(Dataset entries)

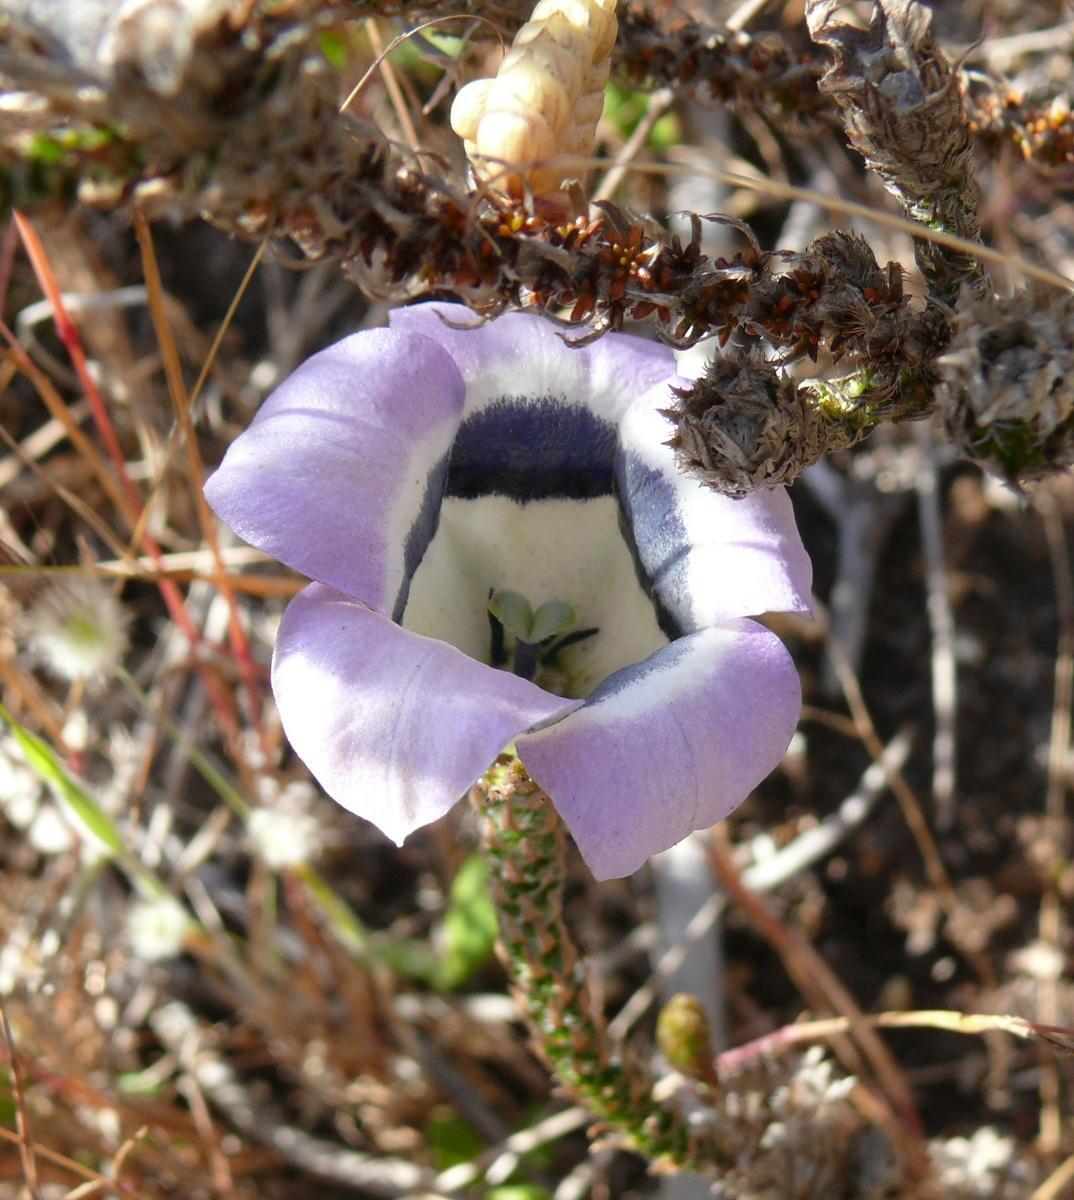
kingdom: Plantae
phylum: Tracheophyta
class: Magnoliopsida
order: Asterales
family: Campanulaceae
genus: Roella
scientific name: Roella ciliata
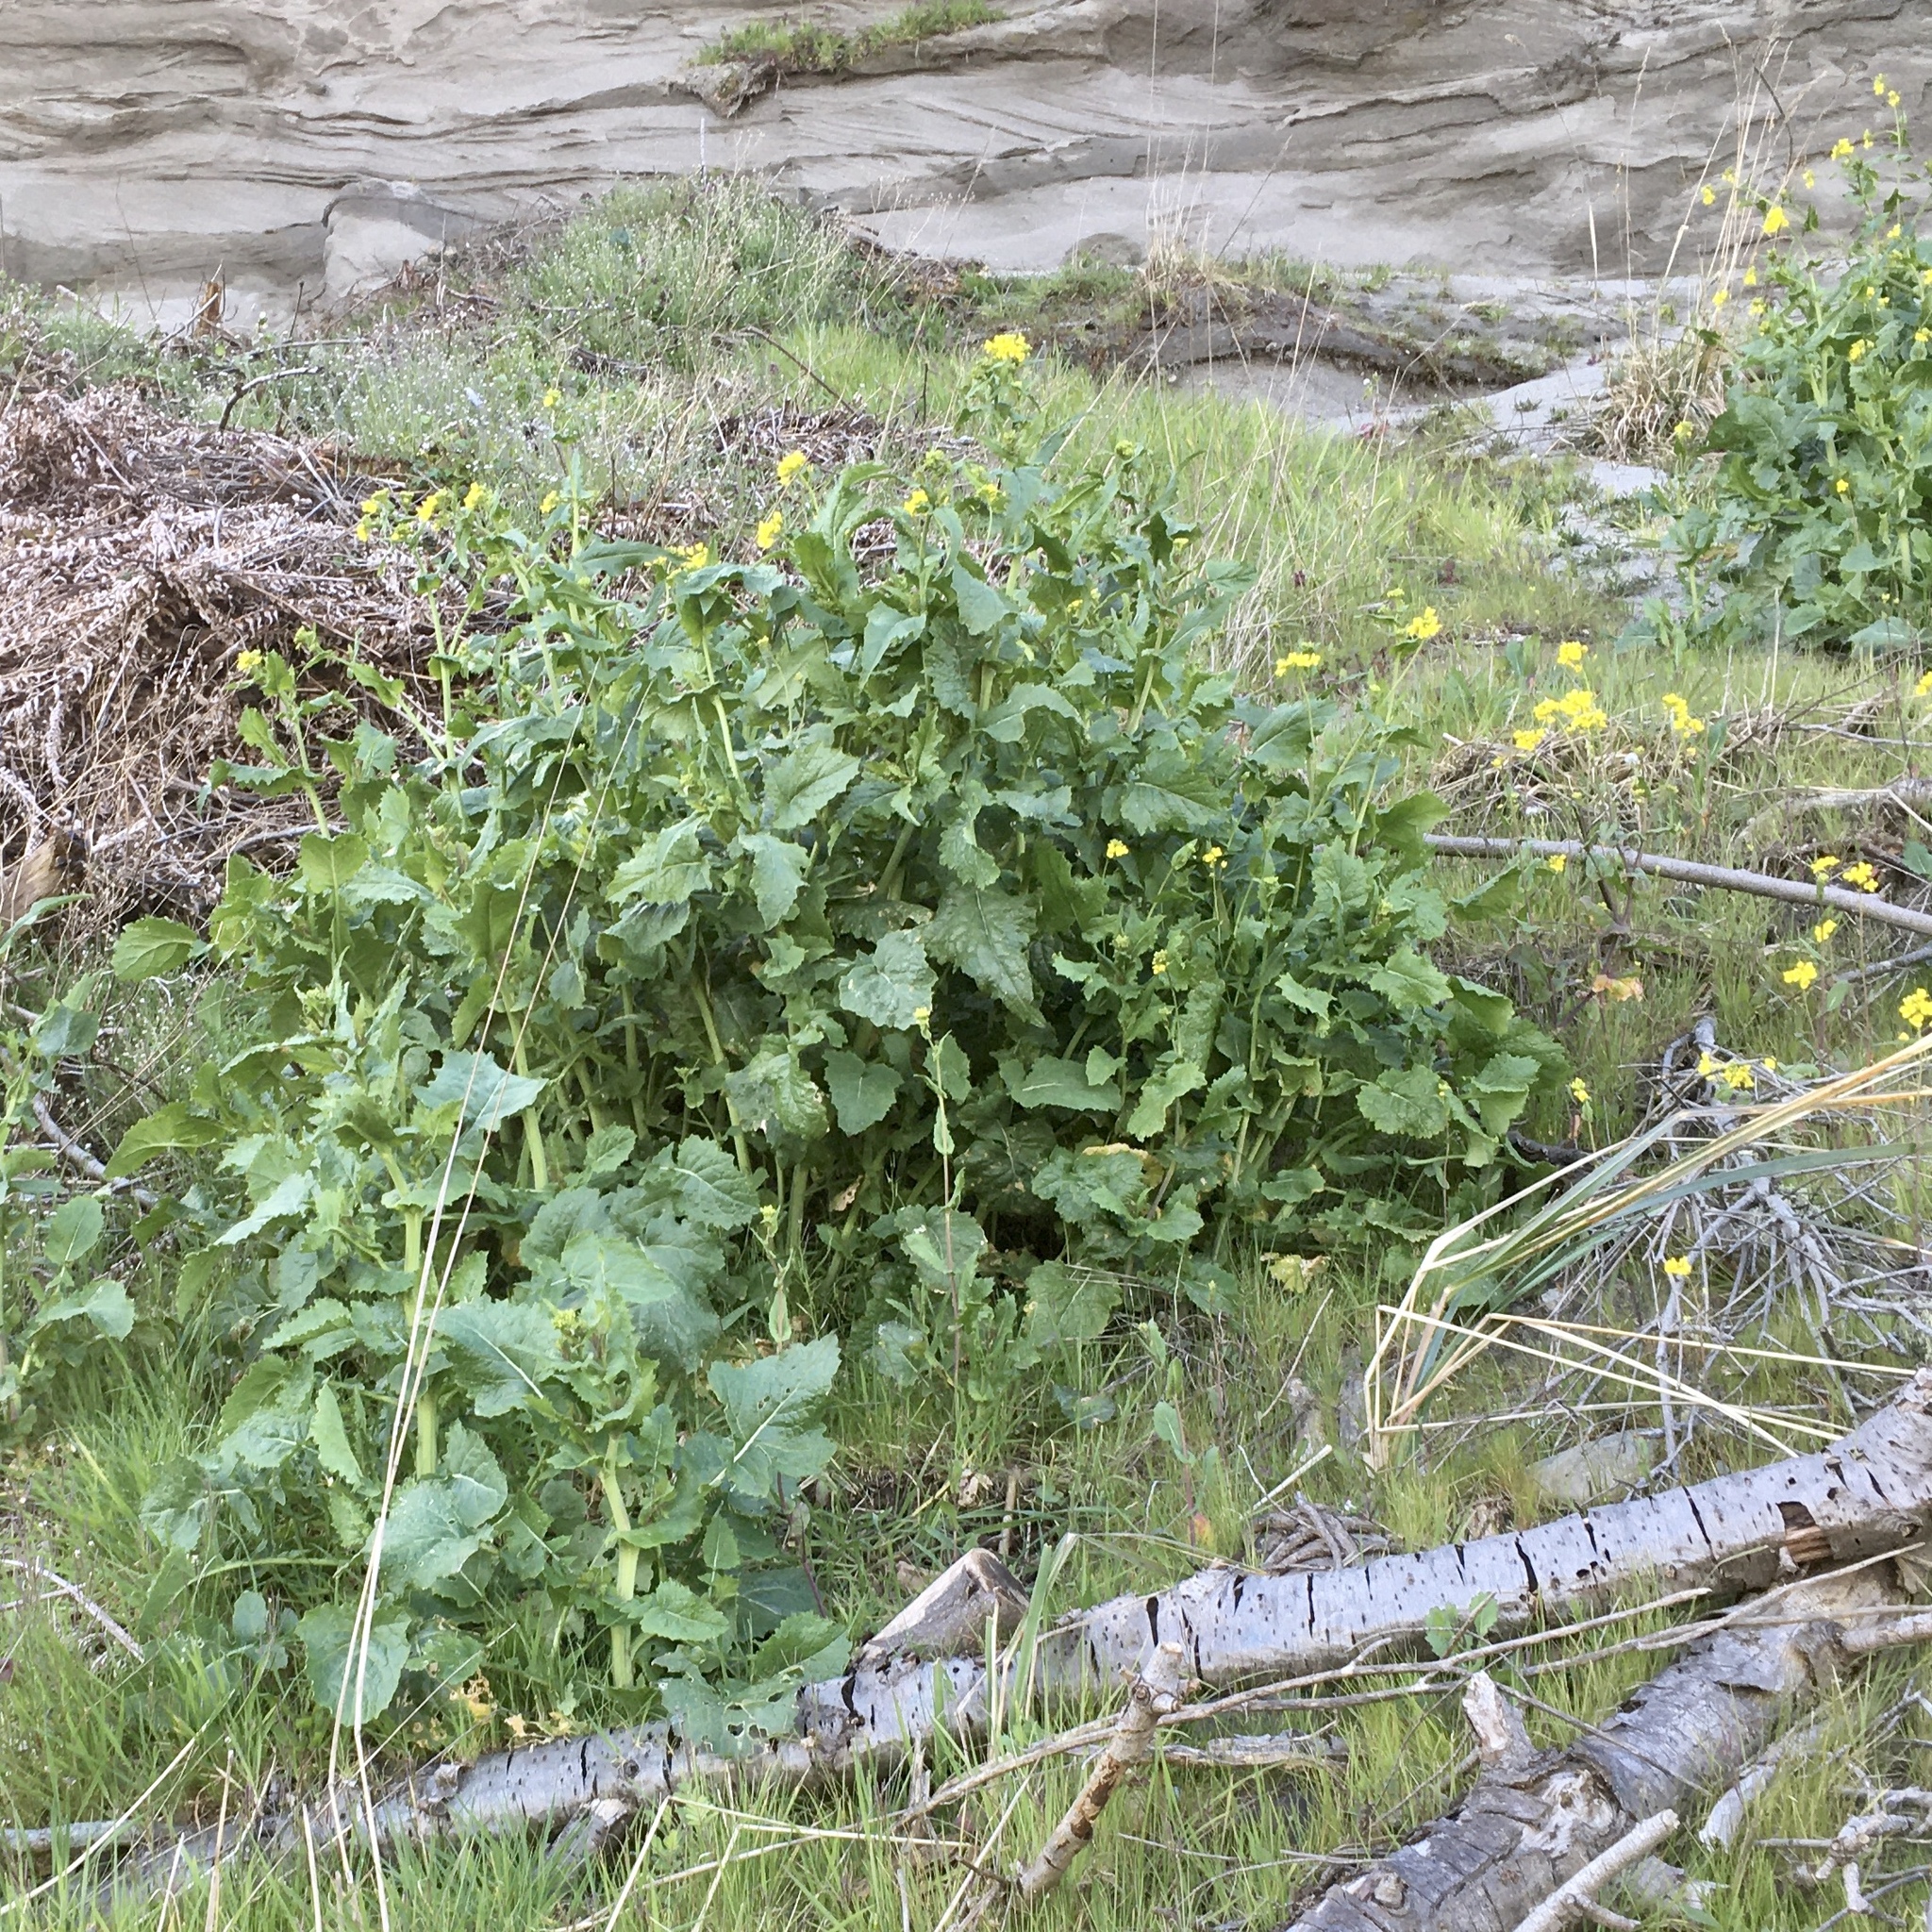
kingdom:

▶ Exercise directions
Copy every line of the listing above word for word, omitting the pictures.

▶ Exercise solution
kingdom: Plantae
phylum: Tracheophyta
class: Magnoliopsida
order: Asterales
family: Campanulaceae
genus: Roella
scientific name: Roella ciliata
kingdom:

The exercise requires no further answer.